*QUELLE:*
▼
Später am Abend sehe ich dann Bilder und Videos aus Madrid: Während wir über architektonische Details debattieren, versuchen zehntausende in der spanischen Hauptstadt das Parlament zu umzingeln, um gegen den Ausverkauf des Sozialsystems zu demonstrieren… “Die Banken bräuchten da nochmals 100 Milliarden”, erinnere ich mich irgendwo gelesen zu haben.
Die Tagesschau (wie auch die anderen deutschen Leitmedien) wird es erst ignorieren, dann von nur 3000 Demonstranten schreiben, und dafür einen “Shitstorm” ernten. Attac spricht von 50.000 bis 100.000 Teilnehmern.
Schon wieder sehe ich die selben Bilder, die den schleichenden Niedergang unseres Wirtschaftssystems illustrieren: Vermummte Chaoten prügeln wahllos auf Demonstranten ein.
Und dennoch ist das alles in diesem Moment so weit weg von Barcelona. Muss ein anderes Spanien sein; ein anderes Europa, dass da gerade den Bach runtergeht…
Abuela Paca bringt uns auf einen Hügel oberhalb der Stadt. Auf der Wiese vor dem nationalen katalanischen Kunstmuseum sitzen wir in Mitten von picknickenden Familien mit kleinen Kindern und warten. Mit drei pyrotechnischen Paukenschlägen beginnt eines der größten Feuerwerke, das ich bislang gesehen habe. Der fulminante Abschluss von “La Mercé”.
▲
*INHALT DES DATENSATZES:*
▼
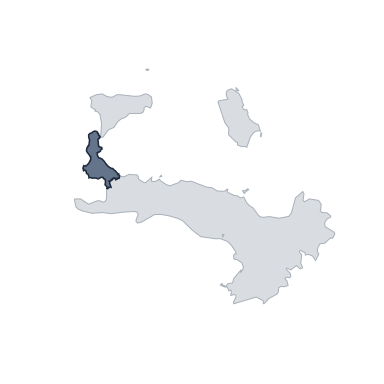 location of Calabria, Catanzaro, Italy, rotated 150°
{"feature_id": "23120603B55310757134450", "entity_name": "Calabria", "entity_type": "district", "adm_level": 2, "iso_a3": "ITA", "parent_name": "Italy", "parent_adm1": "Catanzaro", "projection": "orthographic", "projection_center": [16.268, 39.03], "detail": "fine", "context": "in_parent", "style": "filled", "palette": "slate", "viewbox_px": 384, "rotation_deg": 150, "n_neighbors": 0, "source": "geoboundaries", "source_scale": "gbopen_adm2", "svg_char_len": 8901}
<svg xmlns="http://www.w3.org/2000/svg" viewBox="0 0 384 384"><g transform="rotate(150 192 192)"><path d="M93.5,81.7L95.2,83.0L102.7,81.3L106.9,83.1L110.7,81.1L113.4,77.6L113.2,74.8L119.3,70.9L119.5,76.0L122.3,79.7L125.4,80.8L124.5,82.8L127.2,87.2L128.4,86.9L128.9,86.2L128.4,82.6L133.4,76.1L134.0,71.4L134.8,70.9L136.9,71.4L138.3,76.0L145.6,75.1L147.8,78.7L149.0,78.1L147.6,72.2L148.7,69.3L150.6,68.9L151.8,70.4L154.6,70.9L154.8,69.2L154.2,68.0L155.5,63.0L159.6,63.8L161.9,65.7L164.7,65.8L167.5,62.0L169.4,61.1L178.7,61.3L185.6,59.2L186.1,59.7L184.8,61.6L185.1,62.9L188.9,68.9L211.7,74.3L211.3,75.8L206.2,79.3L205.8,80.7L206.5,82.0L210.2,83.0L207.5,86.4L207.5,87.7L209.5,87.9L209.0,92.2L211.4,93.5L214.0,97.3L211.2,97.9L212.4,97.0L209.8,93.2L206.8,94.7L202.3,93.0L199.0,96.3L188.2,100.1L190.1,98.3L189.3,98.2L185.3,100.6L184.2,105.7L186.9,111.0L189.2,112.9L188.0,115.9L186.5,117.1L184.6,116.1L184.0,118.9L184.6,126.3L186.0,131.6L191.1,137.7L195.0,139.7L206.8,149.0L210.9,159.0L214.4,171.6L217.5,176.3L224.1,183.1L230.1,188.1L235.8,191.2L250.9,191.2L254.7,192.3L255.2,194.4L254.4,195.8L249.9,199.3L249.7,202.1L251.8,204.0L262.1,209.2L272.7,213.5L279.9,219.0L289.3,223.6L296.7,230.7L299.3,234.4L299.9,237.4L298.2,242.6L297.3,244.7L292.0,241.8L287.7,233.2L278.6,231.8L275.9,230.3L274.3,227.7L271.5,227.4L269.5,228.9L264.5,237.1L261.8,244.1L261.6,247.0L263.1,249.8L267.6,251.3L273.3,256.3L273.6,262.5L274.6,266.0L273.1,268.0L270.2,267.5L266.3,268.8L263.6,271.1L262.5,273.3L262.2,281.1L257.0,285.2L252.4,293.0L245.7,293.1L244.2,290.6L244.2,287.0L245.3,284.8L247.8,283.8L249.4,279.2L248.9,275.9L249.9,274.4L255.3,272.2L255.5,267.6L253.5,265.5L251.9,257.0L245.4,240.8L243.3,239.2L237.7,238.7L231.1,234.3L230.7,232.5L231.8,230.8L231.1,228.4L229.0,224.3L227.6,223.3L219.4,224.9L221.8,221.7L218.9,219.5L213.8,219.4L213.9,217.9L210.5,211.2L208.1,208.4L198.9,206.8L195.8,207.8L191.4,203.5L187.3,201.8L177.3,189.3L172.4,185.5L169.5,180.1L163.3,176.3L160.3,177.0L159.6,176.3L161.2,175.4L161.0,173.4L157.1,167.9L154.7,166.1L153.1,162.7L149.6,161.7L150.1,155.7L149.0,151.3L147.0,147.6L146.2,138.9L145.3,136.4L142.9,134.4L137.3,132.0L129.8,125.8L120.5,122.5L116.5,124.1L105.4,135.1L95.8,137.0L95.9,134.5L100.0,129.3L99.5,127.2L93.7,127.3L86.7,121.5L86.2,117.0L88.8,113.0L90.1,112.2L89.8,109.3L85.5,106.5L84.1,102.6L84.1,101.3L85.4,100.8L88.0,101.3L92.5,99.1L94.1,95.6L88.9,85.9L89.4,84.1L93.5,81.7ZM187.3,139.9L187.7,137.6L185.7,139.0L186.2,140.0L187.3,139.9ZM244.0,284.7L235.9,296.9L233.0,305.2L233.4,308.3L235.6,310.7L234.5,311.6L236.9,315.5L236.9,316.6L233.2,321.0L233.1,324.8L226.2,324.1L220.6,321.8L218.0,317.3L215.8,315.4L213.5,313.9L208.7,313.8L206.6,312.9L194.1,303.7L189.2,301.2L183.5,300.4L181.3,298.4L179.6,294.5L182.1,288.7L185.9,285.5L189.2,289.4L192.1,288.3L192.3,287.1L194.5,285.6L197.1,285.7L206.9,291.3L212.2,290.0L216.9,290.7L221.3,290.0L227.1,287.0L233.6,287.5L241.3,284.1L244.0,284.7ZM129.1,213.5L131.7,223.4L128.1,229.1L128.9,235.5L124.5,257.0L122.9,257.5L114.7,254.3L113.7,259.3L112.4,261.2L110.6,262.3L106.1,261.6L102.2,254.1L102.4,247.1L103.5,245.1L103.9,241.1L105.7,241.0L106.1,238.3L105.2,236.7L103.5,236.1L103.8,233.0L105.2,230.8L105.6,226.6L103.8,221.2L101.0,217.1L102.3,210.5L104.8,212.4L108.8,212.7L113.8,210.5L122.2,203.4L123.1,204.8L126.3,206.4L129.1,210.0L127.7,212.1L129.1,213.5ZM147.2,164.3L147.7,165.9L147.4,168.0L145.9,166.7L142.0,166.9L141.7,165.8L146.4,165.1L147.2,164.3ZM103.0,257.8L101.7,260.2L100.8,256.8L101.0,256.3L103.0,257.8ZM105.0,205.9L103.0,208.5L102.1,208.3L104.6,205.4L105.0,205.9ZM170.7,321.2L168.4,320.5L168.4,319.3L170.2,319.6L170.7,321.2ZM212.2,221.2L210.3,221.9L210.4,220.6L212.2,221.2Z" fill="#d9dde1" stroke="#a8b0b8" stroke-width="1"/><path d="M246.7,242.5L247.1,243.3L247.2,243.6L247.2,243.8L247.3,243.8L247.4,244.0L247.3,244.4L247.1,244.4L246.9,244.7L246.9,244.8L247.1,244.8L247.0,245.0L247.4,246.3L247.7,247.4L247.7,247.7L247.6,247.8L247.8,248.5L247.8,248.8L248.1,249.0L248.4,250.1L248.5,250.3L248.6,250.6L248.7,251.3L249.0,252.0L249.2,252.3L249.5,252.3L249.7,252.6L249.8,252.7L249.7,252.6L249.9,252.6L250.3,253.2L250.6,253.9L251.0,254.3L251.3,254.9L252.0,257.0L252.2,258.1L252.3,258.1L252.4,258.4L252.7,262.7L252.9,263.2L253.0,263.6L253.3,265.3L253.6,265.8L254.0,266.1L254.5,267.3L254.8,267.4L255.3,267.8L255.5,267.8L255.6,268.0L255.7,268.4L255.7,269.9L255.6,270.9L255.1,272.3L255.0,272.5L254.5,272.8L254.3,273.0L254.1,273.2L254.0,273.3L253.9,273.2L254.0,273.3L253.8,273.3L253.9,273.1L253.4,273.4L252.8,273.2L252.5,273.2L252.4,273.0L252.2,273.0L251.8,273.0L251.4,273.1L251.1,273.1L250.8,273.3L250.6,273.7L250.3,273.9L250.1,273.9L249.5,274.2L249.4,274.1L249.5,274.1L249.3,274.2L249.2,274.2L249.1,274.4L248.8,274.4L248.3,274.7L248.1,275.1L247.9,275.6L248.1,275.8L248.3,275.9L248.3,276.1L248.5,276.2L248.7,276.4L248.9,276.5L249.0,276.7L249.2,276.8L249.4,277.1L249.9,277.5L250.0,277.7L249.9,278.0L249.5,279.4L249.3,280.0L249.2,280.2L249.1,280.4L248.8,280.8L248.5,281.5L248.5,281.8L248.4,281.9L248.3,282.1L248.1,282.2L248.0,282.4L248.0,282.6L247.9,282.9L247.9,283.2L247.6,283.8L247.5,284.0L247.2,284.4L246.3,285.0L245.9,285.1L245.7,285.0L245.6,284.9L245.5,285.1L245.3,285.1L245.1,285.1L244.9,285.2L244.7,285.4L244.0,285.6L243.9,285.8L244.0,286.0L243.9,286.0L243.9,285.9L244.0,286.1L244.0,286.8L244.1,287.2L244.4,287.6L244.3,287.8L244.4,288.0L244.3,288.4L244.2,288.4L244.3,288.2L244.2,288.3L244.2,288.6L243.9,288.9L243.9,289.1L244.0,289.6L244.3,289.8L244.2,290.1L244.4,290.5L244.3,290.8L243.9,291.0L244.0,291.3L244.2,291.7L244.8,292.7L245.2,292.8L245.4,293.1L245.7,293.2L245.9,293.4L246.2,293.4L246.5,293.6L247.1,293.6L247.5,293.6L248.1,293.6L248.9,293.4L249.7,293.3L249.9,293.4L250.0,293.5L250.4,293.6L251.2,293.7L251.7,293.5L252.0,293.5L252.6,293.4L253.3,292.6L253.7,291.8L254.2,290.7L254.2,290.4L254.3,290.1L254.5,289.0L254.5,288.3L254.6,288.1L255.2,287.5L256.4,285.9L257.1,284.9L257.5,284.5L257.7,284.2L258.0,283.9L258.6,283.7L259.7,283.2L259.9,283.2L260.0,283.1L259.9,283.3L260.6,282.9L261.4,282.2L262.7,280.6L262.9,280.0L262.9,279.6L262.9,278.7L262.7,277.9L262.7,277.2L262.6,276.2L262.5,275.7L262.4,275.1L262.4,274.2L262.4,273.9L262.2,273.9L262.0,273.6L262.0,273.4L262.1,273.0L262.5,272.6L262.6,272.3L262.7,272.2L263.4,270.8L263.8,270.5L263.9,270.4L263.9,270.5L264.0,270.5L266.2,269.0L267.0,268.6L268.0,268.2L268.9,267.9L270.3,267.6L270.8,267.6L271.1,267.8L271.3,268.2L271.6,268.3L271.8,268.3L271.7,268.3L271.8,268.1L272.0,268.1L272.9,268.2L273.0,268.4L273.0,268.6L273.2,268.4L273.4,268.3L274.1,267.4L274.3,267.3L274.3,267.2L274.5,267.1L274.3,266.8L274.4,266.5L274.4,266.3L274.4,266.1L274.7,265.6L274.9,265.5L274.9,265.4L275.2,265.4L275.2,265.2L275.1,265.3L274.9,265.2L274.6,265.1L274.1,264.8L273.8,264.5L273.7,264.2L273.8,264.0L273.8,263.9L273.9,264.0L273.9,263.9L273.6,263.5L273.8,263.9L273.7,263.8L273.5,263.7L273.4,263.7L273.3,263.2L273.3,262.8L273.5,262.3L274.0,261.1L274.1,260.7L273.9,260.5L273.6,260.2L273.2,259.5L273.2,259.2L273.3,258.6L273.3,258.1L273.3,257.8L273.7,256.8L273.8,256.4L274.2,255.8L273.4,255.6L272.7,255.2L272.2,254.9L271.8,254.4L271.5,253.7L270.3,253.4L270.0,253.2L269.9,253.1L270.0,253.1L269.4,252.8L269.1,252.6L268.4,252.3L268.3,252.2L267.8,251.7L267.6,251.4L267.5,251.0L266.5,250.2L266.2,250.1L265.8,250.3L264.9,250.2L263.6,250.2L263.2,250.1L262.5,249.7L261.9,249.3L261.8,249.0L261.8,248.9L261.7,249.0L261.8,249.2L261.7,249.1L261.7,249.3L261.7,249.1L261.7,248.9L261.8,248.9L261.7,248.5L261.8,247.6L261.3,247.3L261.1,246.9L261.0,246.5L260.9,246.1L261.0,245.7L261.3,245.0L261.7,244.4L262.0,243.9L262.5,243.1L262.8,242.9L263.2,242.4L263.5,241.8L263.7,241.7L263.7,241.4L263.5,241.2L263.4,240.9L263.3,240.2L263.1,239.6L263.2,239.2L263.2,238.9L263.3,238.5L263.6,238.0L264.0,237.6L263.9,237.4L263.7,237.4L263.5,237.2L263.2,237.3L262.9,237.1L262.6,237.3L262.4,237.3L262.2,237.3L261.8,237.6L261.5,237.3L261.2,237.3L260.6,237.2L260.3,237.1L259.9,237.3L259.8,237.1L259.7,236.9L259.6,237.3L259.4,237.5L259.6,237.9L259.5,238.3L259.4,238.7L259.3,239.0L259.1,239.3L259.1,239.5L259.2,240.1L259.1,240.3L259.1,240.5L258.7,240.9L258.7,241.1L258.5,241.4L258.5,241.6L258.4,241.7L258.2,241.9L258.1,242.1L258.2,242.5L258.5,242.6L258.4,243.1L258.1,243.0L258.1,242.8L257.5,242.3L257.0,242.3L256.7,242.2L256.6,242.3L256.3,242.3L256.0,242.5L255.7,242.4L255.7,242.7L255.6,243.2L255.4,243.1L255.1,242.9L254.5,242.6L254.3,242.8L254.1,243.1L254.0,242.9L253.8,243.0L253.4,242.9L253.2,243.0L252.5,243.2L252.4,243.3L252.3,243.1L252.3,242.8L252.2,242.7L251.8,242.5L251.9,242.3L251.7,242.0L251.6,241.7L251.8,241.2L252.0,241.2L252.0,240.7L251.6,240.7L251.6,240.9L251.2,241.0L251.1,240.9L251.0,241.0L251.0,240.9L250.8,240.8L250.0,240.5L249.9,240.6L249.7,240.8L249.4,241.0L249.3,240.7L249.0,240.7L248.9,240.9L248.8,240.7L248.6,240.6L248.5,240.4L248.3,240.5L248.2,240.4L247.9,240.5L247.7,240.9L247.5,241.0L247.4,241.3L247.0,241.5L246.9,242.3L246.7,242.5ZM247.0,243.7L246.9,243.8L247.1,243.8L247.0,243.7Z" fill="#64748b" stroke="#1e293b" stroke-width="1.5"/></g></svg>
▲
*AUFGABE A:* Welche Teilnehmerzahl nennt Attac laut der Quelle für die Demonstration in Madrid?
*AUFGABE B:* Übertrage diesen Satz aus der Quelle ins Englische: „Abuela Paca bringt uns auf einen Hügel oberhalb der Stadt.“

*LÖSUNG A:* 50.000 bis 100.000 Teilnehmer.

*LÖSUNG B:* Abuela Paca takes us up a hill above the city.